WORK REQUEST:
Please return each of the entries exactly, minus their pictures.

EXCERPTED DATA:
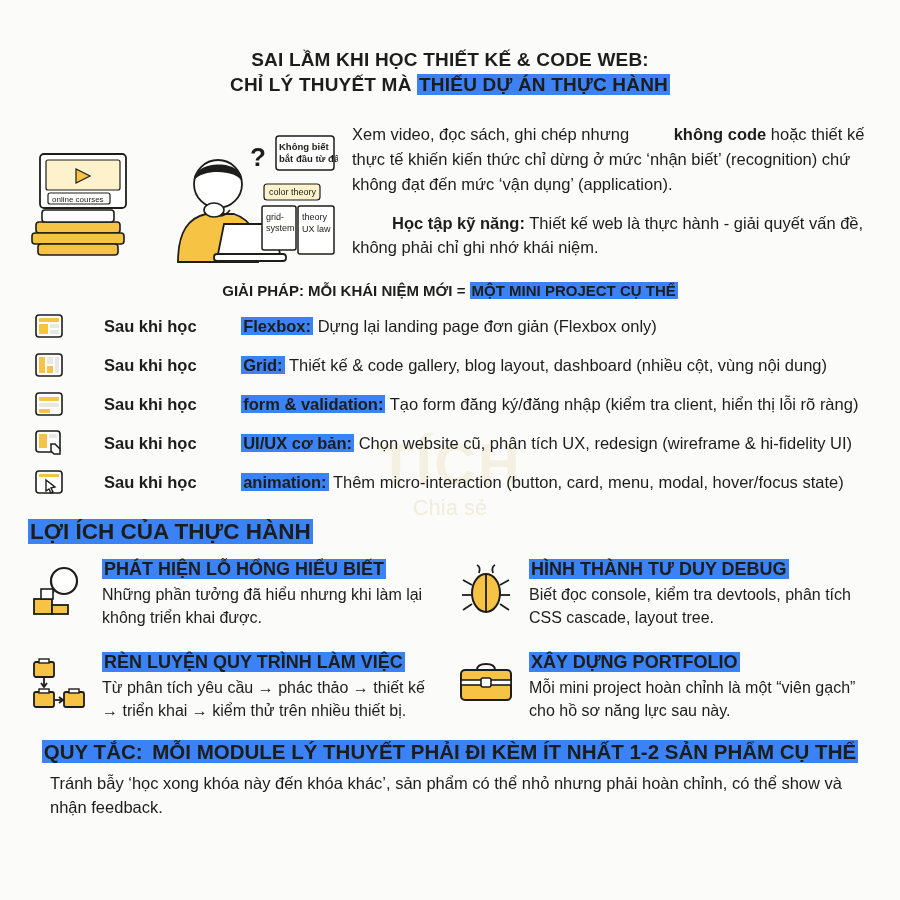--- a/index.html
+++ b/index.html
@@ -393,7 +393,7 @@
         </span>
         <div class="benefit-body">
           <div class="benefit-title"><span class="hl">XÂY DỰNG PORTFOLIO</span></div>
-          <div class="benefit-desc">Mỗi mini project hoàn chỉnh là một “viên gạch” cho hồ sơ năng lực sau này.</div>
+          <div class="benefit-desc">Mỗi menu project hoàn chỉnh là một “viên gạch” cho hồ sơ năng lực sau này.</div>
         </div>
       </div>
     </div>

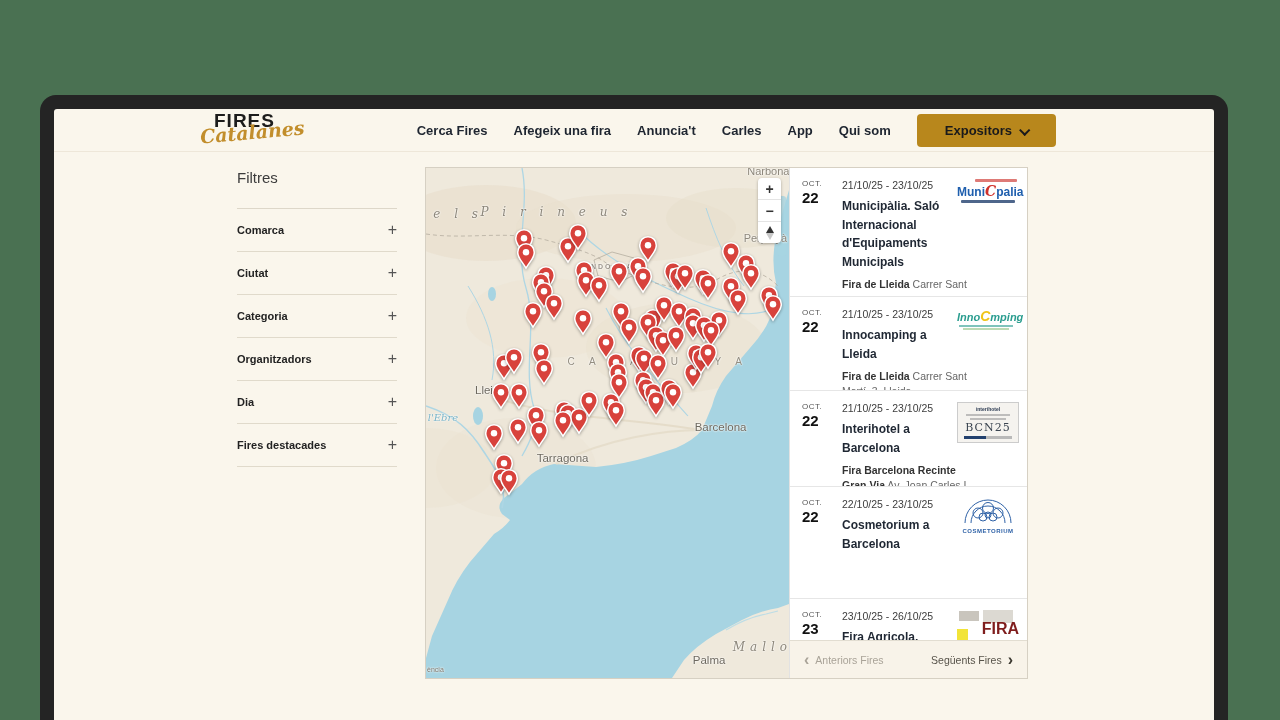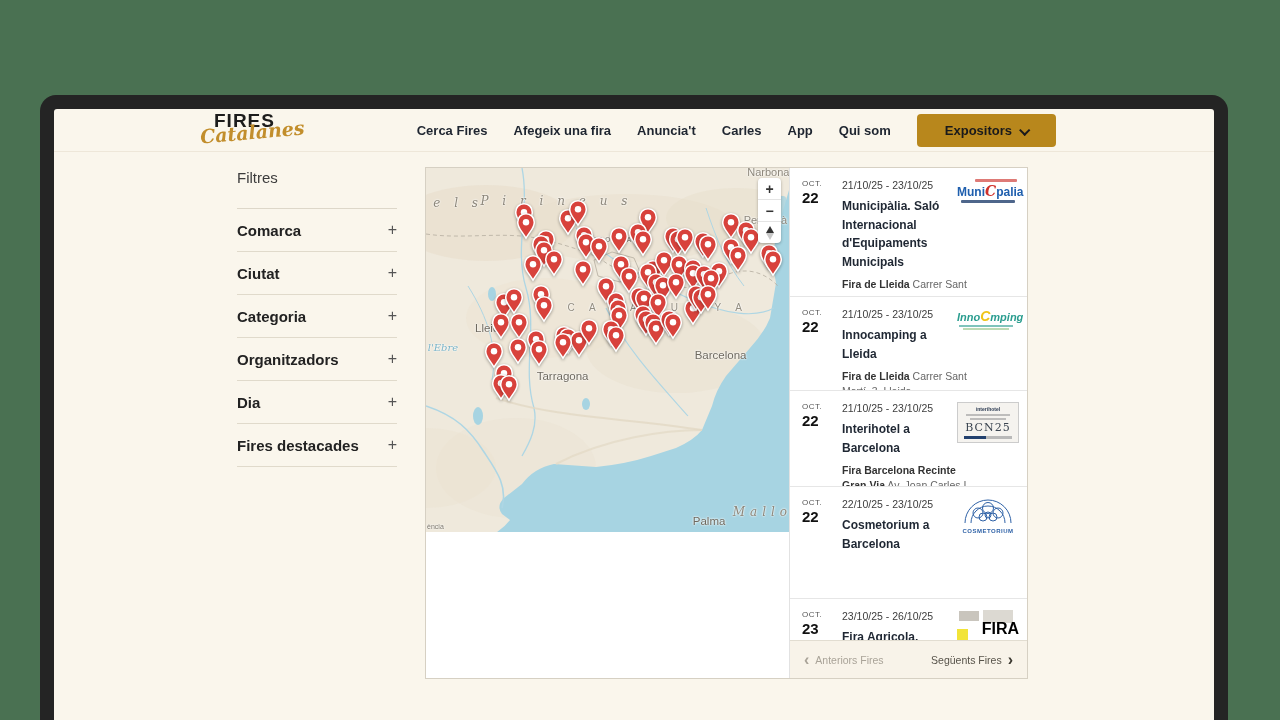--- a/index.html
+++ b/index.html
@@ -25,7 +25,7 @@
   .filter-row .plus{font-size:16px;font-weight:300;color:#555;}
   
   .block{position:absolute;left:371px;top:58px;width:601px;height:510px;display:flex;border:1px solid #d6d0c3;box-sizing:content-box;background:#fff;}
-  .map{position:relative;width:363px;height:364px;background:#efe9dc;overflow:hidden;flex:none;}
+  .map{position:relative;width:363px;height:510px;background:#efe9dc;overflow:hidden;flex:none;}
   .map svg.base{position:absolute;left:0;top:0;}
   .map-label{position:absolute;white-space:nowrap;text-shadow:0 0 2px #fff,0 0 2px #fff;z-index:2;}
   .ml-place{font-size:11px;color:#8d877b;}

ANSWER BOX:
--- a/index.html
+++ b/index.html
@@ -393,7 +393,7 @@
         </span>
         <div class="benefit-body">
           <div class="benefit-title"><span class="hl">XÂY DỰNG PORTFOLIO</span></div>
-          <div class="benefit-desc">Mỗi mini project hoàn chỉnh là một “viên gạch” cho hồ sơ năng lực sau này.</div>
+          <div class="benefit-desc">Mỗi menu project hoàn chỉnh là một “viên gạch” cho hồ sơ năng lực sau này.</div>
         </div>
       </div>
     </div>

--- a/index.html
+++ b/index.html
@@ -25,7 +25,7 @@
   .filter-row .plus{font-size:16px;font-weight:300;color:#555;}
   
   .block{position:absolute;left:371px;top:58px;width:601px;height:510px;display:flex;border:1px solid #d6d0c3;box-sizing:content-box;background:#fff;}
-  .map{position:relative;width:363px;height:364px;background:#efe9dc;overflow:hidden;flex:none;}
+  .map{position:relative;width:363px;height:510px;background:#efe9dc;overflow:hidden;flex:none;}
   .map svg.base{position:absolute;left:0;top:0;}
   .map-label{position:absolute;white-space:nowrap;text-shadow:0 0 2px #fff,0 0 2px #fff;z-index:2;}
   .ml-place{font-size:11px;color:#8d877b;}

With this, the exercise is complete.